When Li steered the meeting on to the subject of Jiang Baofu, and the revelation that he had followed Margaret back to her hotel, it had created a considerable stir in the room.
‘You took his statement yesterday, Dai,’ Mei-Ling said. ‘What did you make of him?’
Dai leaned back and chewed his pencil thoughtfully. He was a young man very conscious of his image, from his immaculate white roll-neck sweater and powder blue Italian jacket, to his beautifully cut dark pants with a crease he could almost sharpen his pencil on. His hair was short, but expensively styled, and swept back from his face with gel. He tucked the thumb of his free hand into the shiny silver belt buckle at his waist. ‘He gave me the creeps,’ Dai said, and Li remembered Mei-Ling’s words after they had talked to him at the site. That boy’s really creepy . Margaret had called him a creepy medical student , and there had been something else she’d said … He thought for a moment, then remembered. He freaked me , she’d told them.

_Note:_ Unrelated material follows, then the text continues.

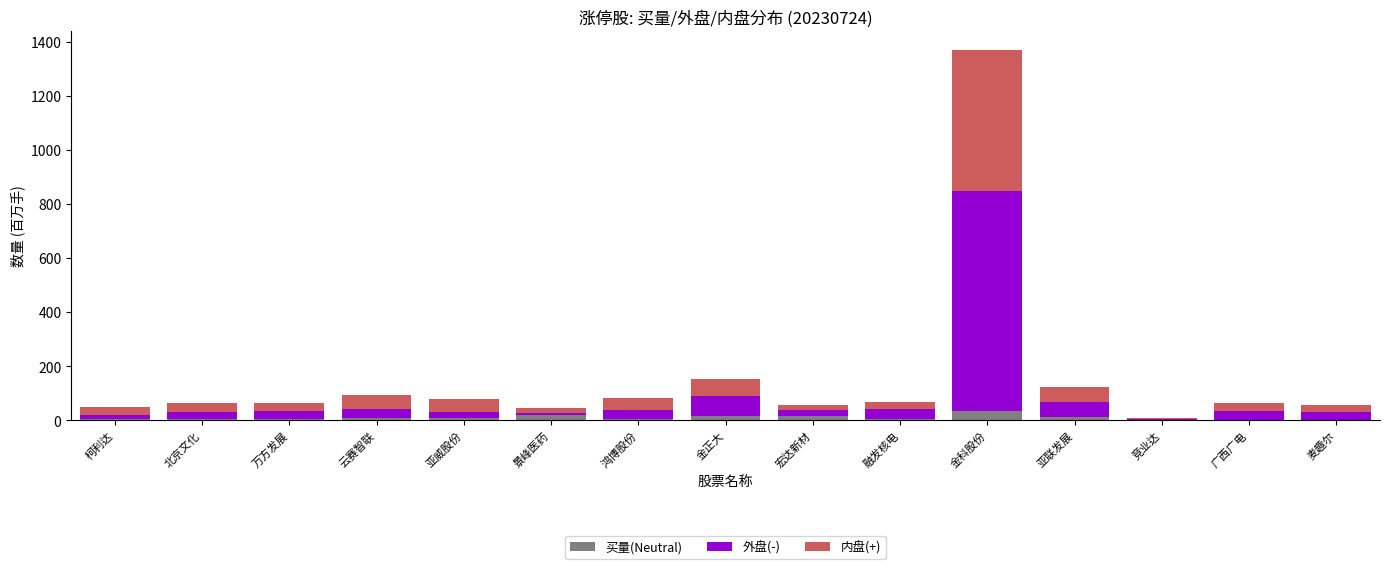

What is the difference between the 外盘(-) values at 广西广电 and 鸿博股份?

6.0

‘I couldn’t get him to shut up,’ Dai was saying. ‘Hell, usually it’s the other way around with these people, like pulling teeth. But this guy had verbal diarrhoea. At a guess I’d say he was enjoying the whole process. He was asking more questions than I was. Unhealthy, you know. Morbid. Too helpful. In the end it was all I could do to get rid of him.’
Another detective said, ‘But if this guy’s involved, isn’t he making himself a bit conspicuous? I mean, it’s like he’s deliberately trying to draw attention to himself.’
‘Perhaps,’ Mei-Ling said, ‘that’s exactly what he wants us to think. Maybe he believes that by making himself high-profile, we’ll dismiss him as being too obvious. And, well, being the night watchman at the site does make it all seem too easy. But, remember, if he did bury those bodies there, he never expected them to be found. He thought they’d be safely buried under tons of concrete by now, and he’d be home free.’
Li said, ‘And the other thing to consider is that maybe he’s just crazy.’ He remembered Margaret’s half-joking, half-serious allusion to a psycho surgeon . ‘I mean, performing live autopsies on eighteen women — and probably more that we don’t even know about yet — is not exactly the action of a sane person.’
Dai said, ‘But he couldn’t have been acting alone, could he? Someone else would have had to be administering the midazolam and pumping the ambu bag.’
Li paused. He had not considered this. Of course the killer could not have been acting alone. It had to have been a collaborative effort, in which case it could not have been the action of a solitary madman. Could there be two, or more, of them. How did people like that find each other? Was it possible for insane people to work efficiently in a team? ‘That’s a good point, Detective Dai,’ he said at length. ‘But we shouldn’t let speculation on this deflect us from our first priority — to identify these victims as quickly as we can.’
The scraping of a chair being pushed back abruptly turned all their heads towards the window, where Huang now stood silhouetted against the light behind him. Beyond the Section Chief, and beyond the east wing of the department, Li could see the traffic streaming by on the overhead road. But Huang said nothing. He simply turned towards the door and made his exit in silence. None of them knew whether it was a comment on Li’s handling of the case, or whether he simply had another appointment. But it left a tension in the room that did not dissipate until Li called the meeting to an uneasy close.
II
Margaret was exhausted. Her eyes were stinging. Every muscle in her body gave the impression of having seized up. Her limbs had, apparently, doubled in weight, and lifting her legs or arms in the simple act of walking or raising a drink to her lips was a colossal effort. She felt battered and bruised, and all she wanted to do was lie down. Jetlag and the emotions of the last few days had finally caught up with her.